Even if your organization does not use MOVEit Transfer directly, the ripple effects of this breach may still pose a risk. Companies should conduct a thorough audit of their data and file-sharing practices, including all individual user accounts, administrative accounts, network devices, cloud-based services, and shared files. Any obsolete accounts or services should be promptly suspended.
In addition to these mitigations, affected companies should immediately contact outside counsel to understand how this vulnerability could affect their regulatory and statutory compliance and legal requirements related to reporting and notification. Because these services are attractive targets for threat actors, breaches to secure data transfers solutions are likely to continue. To mitigate this risk, companies in every industry should develop and implement cybersecurity incident response plans, conduct annual tabletop exercises, and perform regular security audits.
The potential severity of this incident underscores the importance of ensuring your vendor agreements are regularly reviewed and contain the appropriate provisions to protect your organization.

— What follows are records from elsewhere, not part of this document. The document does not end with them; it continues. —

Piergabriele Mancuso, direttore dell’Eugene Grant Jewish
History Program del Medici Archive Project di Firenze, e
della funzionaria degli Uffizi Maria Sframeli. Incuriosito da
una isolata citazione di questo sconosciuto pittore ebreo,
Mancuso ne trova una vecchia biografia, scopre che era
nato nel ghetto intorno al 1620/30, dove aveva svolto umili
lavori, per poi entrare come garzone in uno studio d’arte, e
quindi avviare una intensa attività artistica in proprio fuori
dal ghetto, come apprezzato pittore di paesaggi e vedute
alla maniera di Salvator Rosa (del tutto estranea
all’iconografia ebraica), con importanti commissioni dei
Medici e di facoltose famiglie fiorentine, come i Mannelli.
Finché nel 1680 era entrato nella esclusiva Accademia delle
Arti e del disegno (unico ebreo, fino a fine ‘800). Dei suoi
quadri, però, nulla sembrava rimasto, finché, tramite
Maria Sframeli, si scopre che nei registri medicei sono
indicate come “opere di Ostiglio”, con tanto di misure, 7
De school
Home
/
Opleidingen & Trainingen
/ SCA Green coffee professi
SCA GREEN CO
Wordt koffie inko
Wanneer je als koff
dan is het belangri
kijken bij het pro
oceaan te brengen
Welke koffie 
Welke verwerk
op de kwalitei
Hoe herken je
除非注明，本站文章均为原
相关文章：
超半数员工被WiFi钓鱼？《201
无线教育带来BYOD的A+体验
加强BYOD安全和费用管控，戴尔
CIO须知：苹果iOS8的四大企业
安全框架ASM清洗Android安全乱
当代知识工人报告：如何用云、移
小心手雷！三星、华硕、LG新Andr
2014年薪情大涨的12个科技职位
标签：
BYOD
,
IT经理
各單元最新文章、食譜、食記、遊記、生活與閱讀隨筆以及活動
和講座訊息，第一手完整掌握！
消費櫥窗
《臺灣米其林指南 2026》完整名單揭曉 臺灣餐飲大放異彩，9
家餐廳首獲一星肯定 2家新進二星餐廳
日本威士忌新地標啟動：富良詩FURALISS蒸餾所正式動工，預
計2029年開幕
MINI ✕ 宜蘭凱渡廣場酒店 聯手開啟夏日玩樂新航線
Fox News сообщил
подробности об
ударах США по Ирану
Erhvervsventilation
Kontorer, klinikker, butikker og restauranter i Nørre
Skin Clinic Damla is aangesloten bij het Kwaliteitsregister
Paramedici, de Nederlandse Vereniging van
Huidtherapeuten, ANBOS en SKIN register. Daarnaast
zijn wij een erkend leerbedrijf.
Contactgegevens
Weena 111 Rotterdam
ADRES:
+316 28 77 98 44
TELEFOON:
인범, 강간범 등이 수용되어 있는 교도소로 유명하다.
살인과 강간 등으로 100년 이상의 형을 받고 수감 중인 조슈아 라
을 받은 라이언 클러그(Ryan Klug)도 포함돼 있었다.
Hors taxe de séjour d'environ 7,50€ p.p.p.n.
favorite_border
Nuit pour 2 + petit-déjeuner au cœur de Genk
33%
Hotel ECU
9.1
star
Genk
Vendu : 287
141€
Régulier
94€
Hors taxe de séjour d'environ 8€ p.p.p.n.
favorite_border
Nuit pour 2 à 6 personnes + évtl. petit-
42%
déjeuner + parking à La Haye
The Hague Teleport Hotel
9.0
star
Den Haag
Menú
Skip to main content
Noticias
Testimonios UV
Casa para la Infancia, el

In these types of agreements, it is important to include provisions obligating the vendor to notify you of any actual or attempted security incident within a reasonable time period.
It is also critical that these agreements include requirements for the vendor to keep you informed about findings related to any incident and provisions detailing which party bears the costs associated with forensic investigation, remediation, and individual notifications. Other key provisions include allocating risk between the parties, such as indemnification obligations, limitations of liability, and cyber insurance requirements. Finally, vendor agreements must provide you with the opportunity to reasonably audit the vendor’s security measures and protocols with appropriate regularity.